TREŚĆ ZADANIA:
Przytocz dosłownie wszystkie poniższe rekordy, pomijając w odpowiedzi obrazy.

Pozycje wymienione w zbiorze danych:
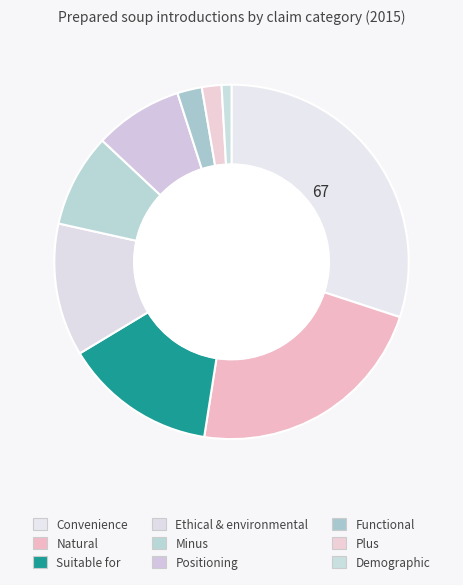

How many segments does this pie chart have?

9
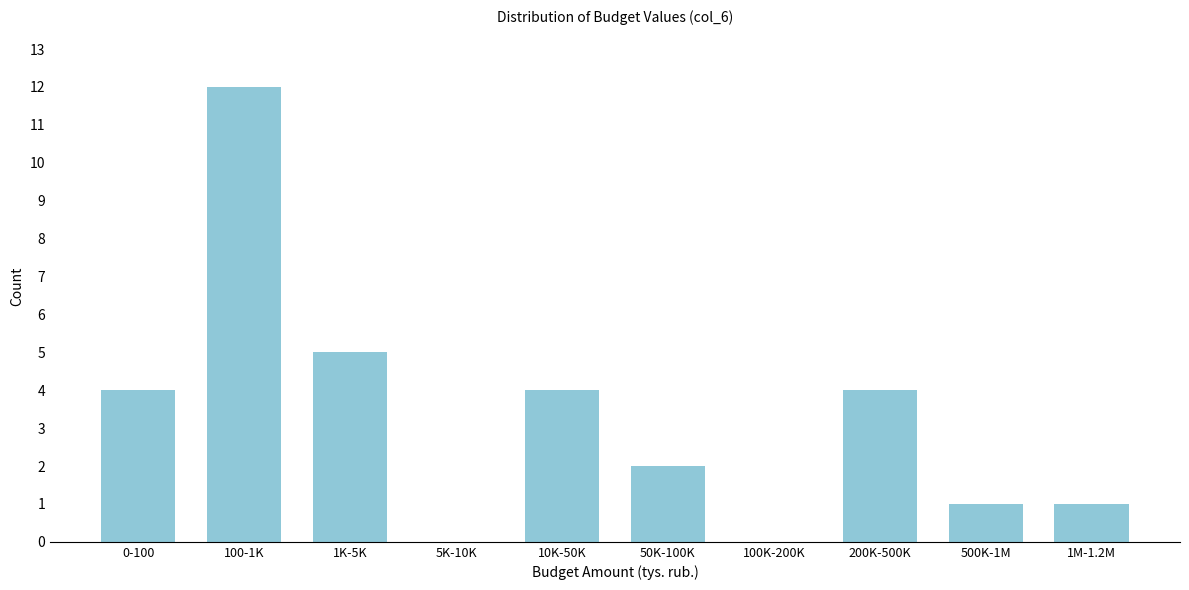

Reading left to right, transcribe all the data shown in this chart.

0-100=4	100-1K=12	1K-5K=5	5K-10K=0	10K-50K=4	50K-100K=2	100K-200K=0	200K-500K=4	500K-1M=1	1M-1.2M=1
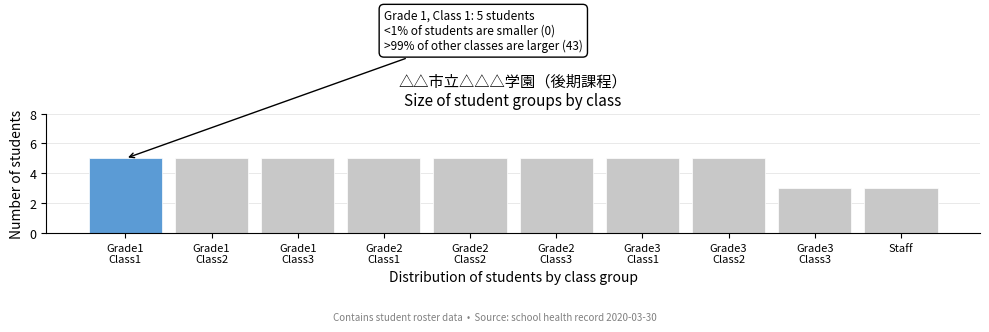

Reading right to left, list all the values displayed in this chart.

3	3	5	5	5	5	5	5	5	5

WYKONANE ZADANIE:
How many segments does this pie chart have?

9

Reading left to right, transcribe all the data shown in this chart.

0-100=4	100-1K=12	1K-5K=5	5K-10K=0	10K-50K=4	50K-100K=2	100K-200K=0	200K-500K=4	500K-1M=1	1M-1.2M=1

Reading right to left, list all the values displayed in this chart.

3	3	5	5	5	5	5	5	5	5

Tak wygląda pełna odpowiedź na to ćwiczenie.